Second, the Globe, by virtue (if I can use that word) of its well-publicized ethical problems of the past few years, has become a magnet for this sort of thing. Jacoby became a cause célèbre after he received a strikingly harsh punishment -- a four-month suspension -- for writing a tribute to the signers of the Declaration of Independence on July 3 without alerting readers that he was drawing on similar pieces by Paul Harvey, Rush Limbaugh's father, and various anonymous essayists on the Internet (see "Don't Quote Me," News and Features, July 14 and 21). Although Loth argues that Jacoby's infraction deserved such a stiff penalty, it struck me (and numerous other observers, ranging from the Village Voice's Nat Hentoff to the Washington Post's Howard Kurtz) as a gross overreaction, as though Jacoby were paying for the sins of former columnists Patricia Smith and Mike Barnicle, who were coddled for years before they were let go. Because Jacoby has become something of a martyr within conservative circles, his fill-ins -- Young and Jennifer Cabranes Braceras, a Boston lawyer and an aide to Dan Quayle during his vice-presidency -- can expect to be watched closely.
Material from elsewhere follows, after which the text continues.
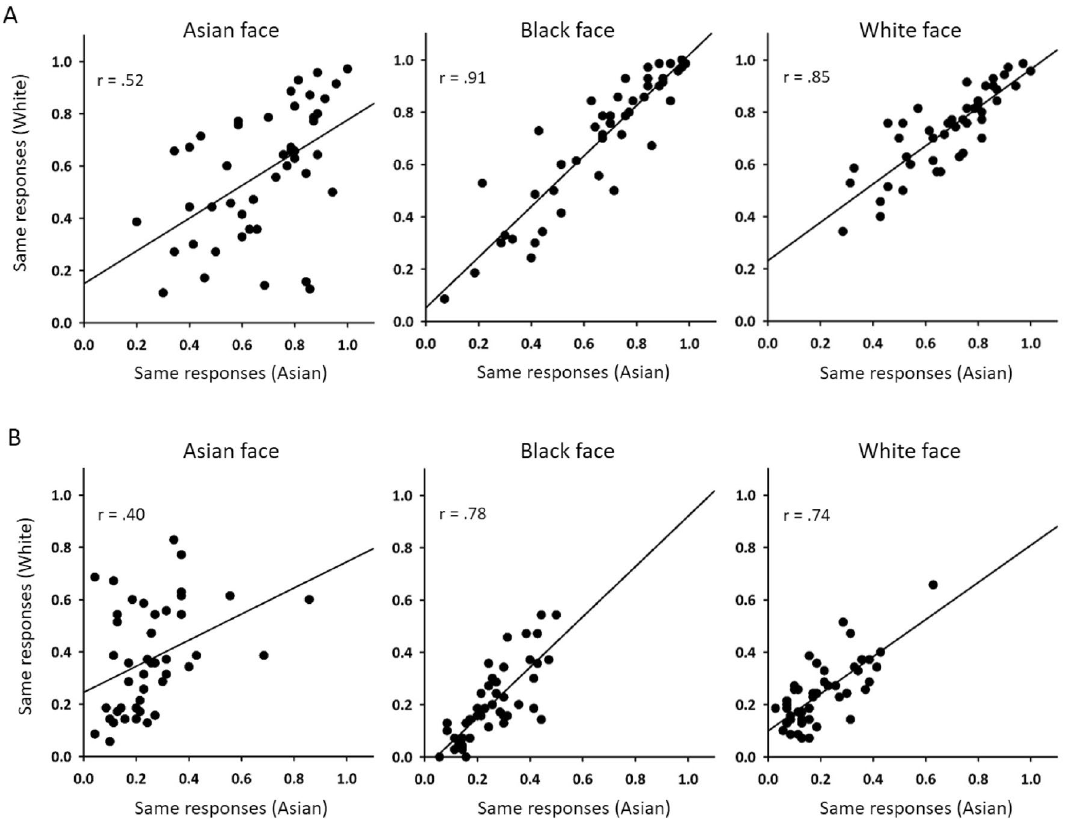
Figure 3. A comparison of an item-analysis across the two participant groups on ( A ) same identity and ( B ) different identity trials. Significant positive correlations show that Asian and White participants from different ethnicity made qualitatively similar responses on all matching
"We're now in this climate of hyper-scrutiny where every little unattributed assertion that you might have made five years ago is now coming back to haunt you," says Young. "You do get into these murky areas of attribution. It just gets very complicated." Adds Loth: "The Globe is a big target, and we've always been a target of criticism. And we just have to believe in the actions that we take. We believe that we did the right thing regarding Jeff's column. And we just have to expect that this is going to happen."

Schlussel's charges are scarcely worth the space it takes to examine them. To be brief, both Schlussel and Young (not to mention a number of other columnists) wrote commentaries about a study showing that college students know more about Beavis and Butt-head than they do about American history. Schlussel was offended that Young, like her, made a reference to Fourth of July barbecues and to the hoary Santayana dictum that those who can't remember the past are condemned to repeat it. Plagiarism? Get real. Rather, whack both of them for reaching for the easiest clichés available.

In a second instance, Schlussel accused Young of lifting research about the alleged bullying tactics of the American Bar Association that had originally appeared in a USA Today editorial. But Young did not present that research as her own handiwork, and in any case used it to bolster a column about a completely different subject. Should she have credited USA Today? Probably. But op-ed columnists make unattributed factual assertions all the time, and the matter of when to attribute is unclear at best. Duane Freese, who wrote the USA Today editorial, points out that both his paper and the Detroit News are owned by Gannett, and that writers often make use of work within the chain without attribution. "It gets a little fuzzy," says Freese. "I don't attribute everything. It's impossible. You end up attributing every line." But he adds, "It is fairly obvious she's read the USA Today editorial and taken information from it. Some of the phrasing is similar. So it would have probably been better had she attributed it to USA Today."

Roy Peter Clark, a senior scholar at the Poynter Institute, reviewed Schlussel's accusations and concluded that Young was in the clear -- although he, too, believes she would have been wiser to credit USA Today. More important, he thinks that editors should clarify their policies on attribution so that writers have some easily understood guidelines to follow. "I think that's the right thing to do when there's such a poisonous environment," he says.